In Miami, things got real inexplicable. Mercedes' performance has been up and down, Hamilton and Russell having taken a podium apiece, both after a disaster for Max Verstappen. Up and down also happens to have been the motion of the car, which has been violently porpoising in such an out-of-control manner that George Russell said it was causing him serious physical issues in Imola. What's more, team principal Toto Wolff has repeatedly called the car "undrivable."

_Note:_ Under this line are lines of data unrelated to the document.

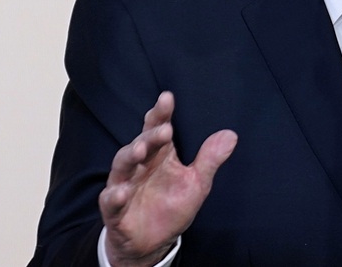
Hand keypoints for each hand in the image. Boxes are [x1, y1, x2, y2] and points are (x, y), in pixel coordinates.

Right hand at [99, 91, 237, 266]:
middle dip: (150, 136)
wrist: (152, 243)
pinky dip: (115, 195)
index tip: (167, 97)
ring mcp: (124, 185)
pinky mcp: (114, 210)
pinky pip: (111, 200)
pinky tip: (122, 192)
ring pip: (122, 165)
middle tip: (164, 129)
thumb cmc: (171, 207)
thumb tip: (231, 134)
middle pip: (141, 144)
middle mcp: (139, 166)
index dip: (161, 114)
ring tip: (140, 150)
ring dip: (129, 156)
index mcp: (158, 156)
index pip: (158, 129)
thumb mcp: (196, 184)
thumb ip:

So it was an incredible turnaround at the Miami Grand Prix when suddenly the Merc seemed not to really be porpoising at all and was one of the fastest cars in first and second practice. Russell was the fastest car, setting a 1:29.938 lap that bested the Ferraris and Red Bulls, during second practice. Meanwhile, Lewis Hamilton—who has struggled more with adapting to the 2022 car—wasn't far off at fourth fastest. It looked, for a couple of hours of Friday track time, like the issues the team had been struggling with might finally have been nailed.

George Russell driving during the Miami Grand Prix

Then a new day dawned, and Mercedes wasn't competitive at all. In final practice, the porpoising issue was visibly back and Hamilton was 15th fastest, Russell 17th, both more than a second-and-a-half off Sergio Perez's top time. It didn't really get any better in qualifying when Russell's best lap was a 1:30.173 for a Q2 exit and Hamilton only narrowly beat Russell's Friday time for a 1:29.797 and sixth in Q3.

What's baffling to us watching (and it seems Mercedes) is that there's no obvious explanation for why Russell and Hamilton were quick on Friday and slower during qualifying. After the Friday sessions, Russell said that he and the team "don't really understand" why the car was suddenly stable and quick. That's not how Formula 1 teams work, with everything analyzed, simulated, planned, and modeled.

After qualifying, Russell told Formula 1's official blog, “The car has felt completely different today, [I'm] struggling a lot with porpoising and I just couldn’t attack any of the corners really so it’s a real shame because I think there was the potential in there and we saw yesterday we were really quick. It’s just massively gone away from us today. And I don’t really know why.”

Russell said the situation was "not really making a lot of sense at the moment. When we get in the window, it’s fast but I’m just a bit disappointed with myself and for the team because the potential was there.”

Hamilton was a bit more blunt, saying "we haven't improved" and that any apparent speed shown on Friday was a combination of circumstances. It's just odd that Mercedes can't pin down which circumstances those are. This is the team best at designing and getting the most out of modern F1 cars, so to not have any apparent idea about what to do to resolve the problems is a strange look.

Toto Wolff said to Sky Sports that the team will stay "faithful" to the sidepod-less concept that it's been working on since Bahrain. He added that Barcelona is about to provide a very valuable comparison: Mercedes took a more normal-looking car to the Barcelona test, so if the sidepod-slimmed car cannot outperform it during the Spanish Grand Prix, this could be the first chance for the team to work out if that bit of the concept, at least, is helping. Or if it's any of the thousand other things it could be on an F1 car.